I'm not sure how much of them you have read, but he has wrote on affinity groups (informal groups for completing an objective, which could be informal groups for vandalism) and attacking civilization (yes, Landstreicher is Anti-civ and seems to desire to destroy it), so I would say that they are not just pointing to just some sort of personal lifestyle that one might live (though that is apart of it) they are pointing to a way of interacting in this world that conflicts with the current form of domination (and any others that would ever exist). Also no one is arguing that reading Landstreicher or the coming insurrection will make you a nihilist or make you an insurrectionist anarchist, but that reading both of those things has influenced those that are nihilists and the insurrectionists.
and the way one interacts with the world is one´s lifestyle ¡
yes, but there is a difference between just retreating into some specific lifestyle and confronting in every aspect of life that which dominates you. So at the same time one could take part in orgies or whatever, while earlier that day fought some cops and broke some property in a riot and/or engage in some clandestine sabotage that night. That is what Wolfie is pointing to. You made it sound as if Wolfie was not for violent insurrection, which if you have read a lot of them you would no that is not true, they definitely are for that kind insurrection.
if a mass uprising happens i will definitely participate in that but otherwise i will not try to force things when the majority of people exist in a state of passivity and conformity and will not follow me or my tiny grop of insurrectionists. This is the reason why insurrectionism has been called a semi-vanguardism. I rather try to participate in what Hakim Bey called TAZ while promoting alternative society views and when i am by myself i live in a non-nihilist stirnerist state of existential insurrection flavored by hedonistic post-situ tactics such as "derive" (which is close to what Apio ludd and Stirner calls being a "vagabond") and "detournment".

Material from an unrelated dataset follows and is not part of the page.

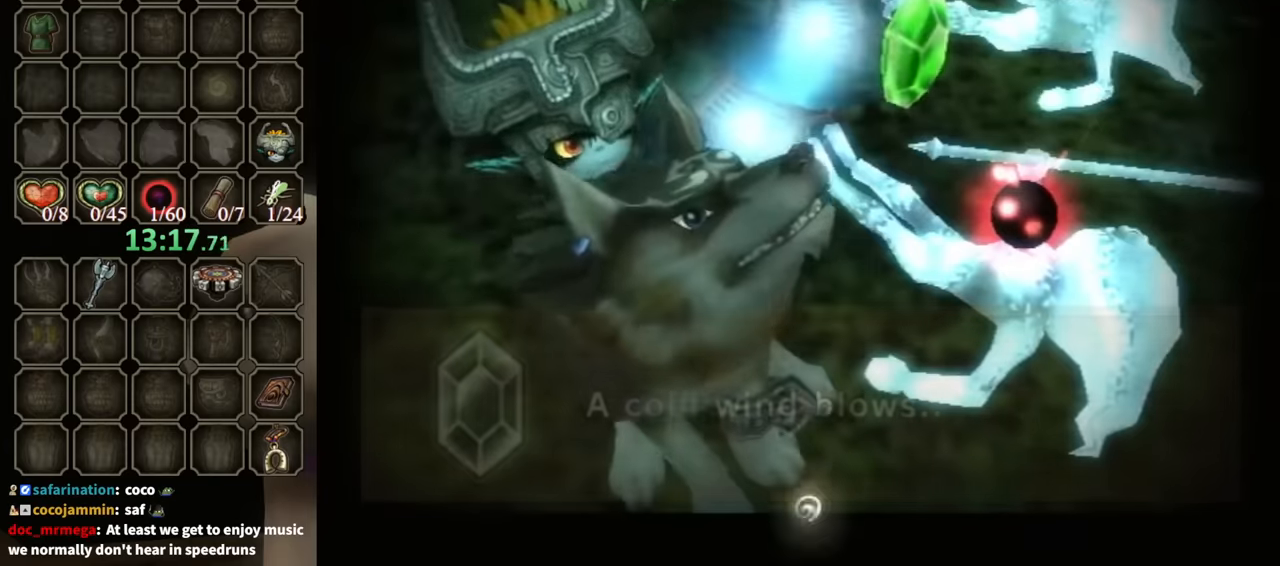
{"buttons": ["L1"], "left_stick": "center", "right_stick": "center", "events": [[33, "A", "down"], [133, "A", "up"], [166, "A", "down"], [233, "A", "up"], [266, "A", "down"], [366, "A", "up"]]}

"All who appear suspicious, hostile and dangerous to the good bourgeois can be brought together under the name of ‘vagabond’; the entire vagabond way of life displeases the bourgeoisie...Instead of curling up in the family cave stirring the ashes of moderate opinion, instead of accepting the things that gave comfort and relief to thousands of generations as irrefutable truths, they go beyond all boundaries of tradition and run wild with their impudent critique and untamed mania for doubt. These extravagant vagabonds form the class of the unstable, the restless, the volatile," Max Stirner

In fact an important sector of spanish and french individualist anarchists from the early 20th century engaged in organizing trekking trips and nudist or summer camps (see http://theanarchistlibrary.org/library/hakim-bey-the-periodic-autonomous-zone), infoshops and rural communities. That was seen as a more immediate way of experiencing anarchy instead of thinking too much in "revolution"  or doing some vandalism and sabotage which can take you to jail without any solidarity from conformist masses. So even in the US there are some imprisioned anarchist mainly from green anarchist views who are in prision for acts of sabotage and arson. I don´t think any of that is worth the sacrifice of one´s freedom.
that's all fine and good to participate in nudist summer camps, trekking trips, and set up TAZs and stuff, but I don't see why you always assume there is a dichotomy between doing those things and attacking domination.  in fact those Nihilists and insurrectionaries you condemn all the time do those types of things while also fighting against that which dominates them (though I'm not sure about the nudist summer camps).  You always pretend you can only do one or the other, but the fact of the matter is people are doing both at the same time, but of course you would rather project on to the insurrectionaries and nihilists a one dimensional personality where they only devote themselves to attacking what dominates them just because you don't like them.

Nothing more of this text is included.